Saco de piel de oso o escamas de cocodrilo.....................................1
Garras................................................................................................2
Hacha, mazo o garrote.......................................................................1
Varios

Indispensables: Ogro, princesa, público y yo, la narradora.

Procedimiento
1– Se elige una niña, en lo posible de porte grandioso y andar majestuoso.
Si es pelirroja no debería usar tacos.
Si tiene rizos dorados, no puede faltarle ningún diente.
Si es morocha, no puede tener verrugas en la nariz.
2– Se elige un caballero, parada recia y mirada intimidante
Si es pelirrojo le deben faltar dos dientes.
Si es rubio, tiene que tener un lunar en forma de castillo.
Si es morocho tiene que tener dos ojos.
Para asegurar un buen desarrollo de le receta pertinente, se debe elegir a la niña con la sonrisa mas radiante y al caballero que sepa poner verdadera cara de malo.
Ensayo de sonrisas.
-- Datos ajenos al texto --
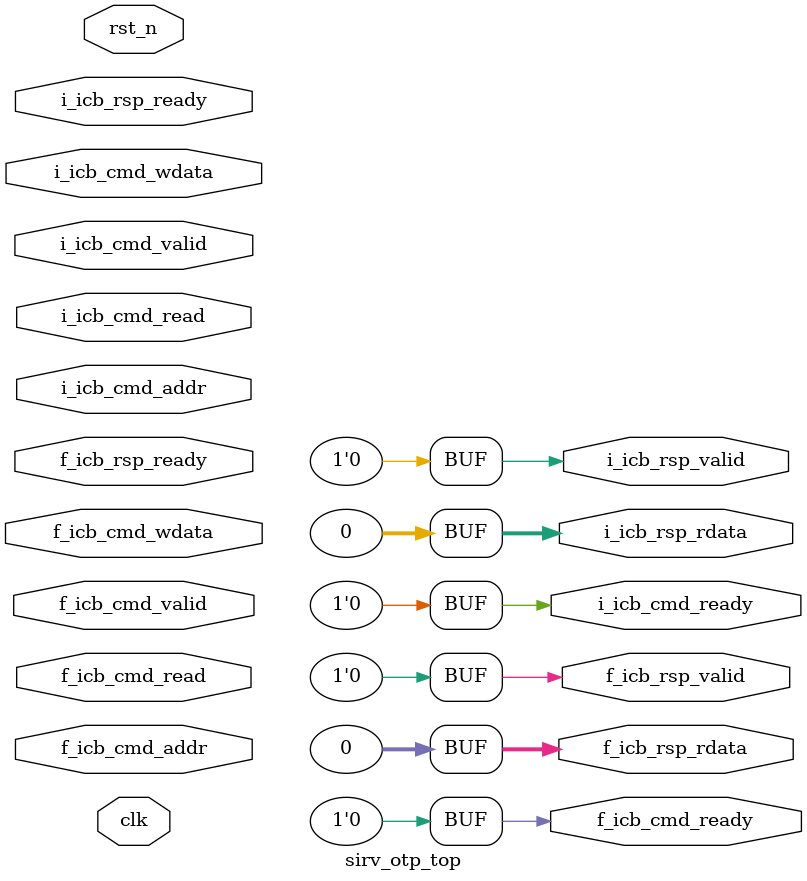
<source format=v>
 /*                                                                      
 Copyright 2017 Silicon Integrated Microelectronics, Inc.                
                                                                         
 Licensed under the Apache License, Version 2.0 (the "License");         
 you may not use this file except in compliance with the License.        
 You may obtain a copy of the License at                                 
                                                                         
     http://www.apache.org/licenses/LICENSE-2.0                          
                                                                         
  Unless required by applicable law or agreed to in writing, software    
 distributed under the License is distributed on an "AS IS" BASIS,       
 WITHOUT WARRANTIES OR CONDITIONS OF ANY KIND, either express or implied.
 See the License for the specific language governing permissions and     
 limitations under the License.                                          
 */                                                                      
                                                                         
                                                                         
                                                                         
//=====================================================================
//--        _______   ___
//--       (   ____/ /__/
//--        \ \     __
//--     ____\ \   / /
//--    /_______\ /_/   MICROELECTRONICS
//--
//=====================================================================
//
// Designer   : Bob Hu
//
// Description:
//  The top level module of otp
//
// ====================================================================

module sirv_otp_top(
  input   clk,
  input   rst_n,

  input                      i_icb_cmd_valid,
  output                     i_icb_cmd_ready,
  input  [32-1:0]            i_icb_cmd_addr, 
  input                      i_icb_cmd_read, 
  input  [32-1:0]            i_icb_cmd_wdata,
  
  output                     i_icb_rsp_valid,
  input                      i_icb_rsp_ready,
  output [32-1:0]            i_icb_rsp_rdata,

  input                      f_icb_cmd_valid,
  output                     f_icb_cmd_ready,
  input  [32-1:0]            f_icb_cmd_addr, 
  input                      f_icb_cmd_read, 
  input  [32-1:0]            f_icb_cmd_wdata,
  
  output                     f_icb_rsp_valid,
  input                      f_icb_rsp_ready,
  output [32-1:0]            f_icb_rsp_rdata 
);

  assign i_icb_cmd_ready = 1'b0;
  
  assign i_icb_rsp_valid = 1'b0;
  assign i_icb_rsp_rdata = 32'b0;

  assign f_icb_cmd_ready = 1'b0;
  
  assign f_icb_rsp_valid = 1'b0;
  assign f_icb_rsp_rdata = 32'b0; 

    // In FPGA platform this module is just an empty wrapper

endmodule

</source>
Se elige.
Ensayo de mirada asesina. Se elige.

Consideraciones. El elegido tiene que ser más alto que la elegida. La niña tiene que tener algo verde, no sirve ensalada entre los dientes. El caballero no debe usar lentes. Ella debe ser muy valiente y si llega al metro cuarenta, él debe medir por lo menos un metro setenta. Requisito indispensable… él tiene que pesar más de ochenta kilos.

Se colocan los ropajes pertinentes. Capa, corona… No. Al revés… Él. Corona y capa. Está en la receta, se cumple a rajatabla. Bien. La niña las garras.
Se adelanta la princesa. O sea usted. Reverencia. Ahora la bestia temible… ¡Grita ferozmente mientras se golpea el pecho! ¡Más fuerte! Su turno: un grito de princesa… Princesa, no pirata. Bien agudo, así alguien la rescata. ¡El ogro comienza a correrla! ¡Con su arma en alto! ¡Usted agita las manos… sobre su cabeza!. “¡Auxilio, auxilio!” El ataque es inminente. ¡La bella tropieza…! Pero si hombre, tirese al suelo… ¡La bella tropieza! Sin dudarlo un segundo… ¡El ogro la pasa por arriba! ¡La pisa, la machaca…! Entonces le agrega sal, ajo, perejil; la pasa por huevo y rebozador y se la almuerza en milanesa. Se aconseja acompañar con papas fritas.